▶ RECORDED DATA:
+++
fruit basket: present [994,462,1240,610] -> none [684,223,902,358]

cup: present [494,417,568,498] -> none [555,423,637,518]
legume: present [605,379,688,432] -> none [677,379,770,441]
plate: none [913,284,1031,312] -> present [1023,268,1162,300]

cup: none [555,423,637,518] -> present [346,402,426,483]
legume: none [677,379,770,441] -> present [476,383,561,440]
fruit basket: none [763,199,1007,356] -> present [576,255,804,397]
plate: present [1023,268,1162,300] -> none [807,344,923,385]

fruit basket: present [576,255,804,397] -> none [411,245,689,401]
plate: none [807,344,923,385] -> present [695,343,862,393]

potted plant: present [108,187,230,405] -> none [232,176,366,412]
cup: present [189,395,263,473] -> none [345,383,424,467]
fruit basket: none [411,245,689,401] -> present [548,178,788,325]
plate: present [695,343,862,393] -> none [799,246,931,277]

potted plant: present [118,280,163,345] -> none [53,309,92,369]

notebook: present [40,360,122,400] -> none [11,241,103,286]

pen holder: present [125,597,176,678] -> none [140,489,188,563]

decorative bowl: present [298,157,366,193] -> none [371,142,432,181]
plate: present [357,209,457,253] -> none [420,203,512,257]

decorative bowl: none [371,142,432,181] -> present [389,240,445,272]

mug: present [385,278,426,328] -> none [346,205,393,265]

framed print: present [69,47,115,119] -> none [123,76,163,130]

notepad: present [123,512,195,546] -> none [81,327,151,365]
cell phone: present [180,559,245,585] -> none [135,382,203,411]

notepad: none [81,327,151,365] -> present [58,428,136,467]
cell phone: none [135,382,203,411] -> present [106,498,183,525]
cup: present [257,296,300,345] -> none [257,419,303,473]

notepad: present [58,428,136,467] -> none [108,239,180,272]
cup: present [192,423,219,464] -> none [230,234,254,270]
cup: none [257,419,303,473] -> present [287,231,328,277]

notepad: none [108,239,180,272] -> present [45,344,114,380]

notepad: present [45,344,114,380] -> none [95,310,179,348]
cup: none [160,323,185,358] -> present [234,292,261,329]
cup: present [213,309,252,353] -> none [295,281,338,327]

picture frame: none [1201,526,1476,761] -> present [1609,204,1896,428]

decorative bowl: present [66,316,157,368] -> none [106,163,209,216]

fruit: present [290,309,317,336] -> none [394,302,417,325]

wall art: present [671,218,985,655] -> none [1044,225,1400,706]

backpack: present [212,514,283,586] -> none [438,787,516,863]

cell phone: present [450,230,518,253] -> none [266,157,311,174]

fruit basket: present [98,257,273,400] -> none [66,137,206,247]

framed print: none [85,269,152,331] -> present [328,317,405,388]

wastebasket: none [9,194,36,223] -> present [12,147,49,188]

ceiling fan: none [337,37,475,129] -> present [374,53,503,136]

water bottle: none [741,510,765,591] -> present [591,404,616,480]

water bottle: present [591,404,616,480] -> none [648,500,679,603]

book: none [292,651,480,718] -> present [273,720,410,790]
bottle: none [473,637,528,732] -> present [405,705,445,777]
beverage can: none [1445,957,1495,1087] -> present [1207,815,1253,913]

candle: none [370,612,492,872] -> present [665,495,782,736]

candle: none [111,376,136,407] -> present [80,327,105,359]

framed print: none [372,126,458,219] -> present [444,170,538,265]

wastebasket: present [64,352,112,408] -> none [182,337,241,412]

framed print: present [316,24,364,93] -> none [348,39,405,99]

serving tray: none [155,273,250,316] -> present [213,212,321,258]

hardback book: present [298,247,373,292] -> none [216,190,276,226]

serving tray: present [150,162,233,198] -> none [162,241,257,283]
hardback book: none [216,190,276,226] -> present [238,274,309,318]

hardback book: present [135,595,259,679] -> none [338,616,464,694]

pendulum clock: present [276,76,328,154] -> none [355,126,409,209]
+++
▶ PROBLEM TO SOLVE: In the material above, find the line containing "picture frame: none" and the line containing "water bottle: none", then write out exactly those two lines and every line between them, and nothing more.

▶ EXPECTED ANSWER:
picture frame: none [1201,526,1476,761] -> present [1609,204,1896,428]

decorative bowl: present [66,316,157,368] -> none [106,163,209,216]

fruit: present [290,309,317,336] -> none [394,302,417,325]

wall art: present [671,218,985,655] -> none [1044,225,1400,706]

backpack: present [212,514,283,586] -> none [438,787,516,863]

cell phone: present [450,230,518,253] -> none [266,157,311,174]

fruit basket: present [98,257,273,400] -> none [66,137,206,247]

framed print: none [85,269,152,331] -> present [328,317,405,388]

wastebasket: none [9,194,36,223] -> present [12,147,49,188]

ceiling fan: none [337,37,475,129] -> present [374,53,503,136]

water bottle: none [741,510,765,591] -> present [591,404,616,480]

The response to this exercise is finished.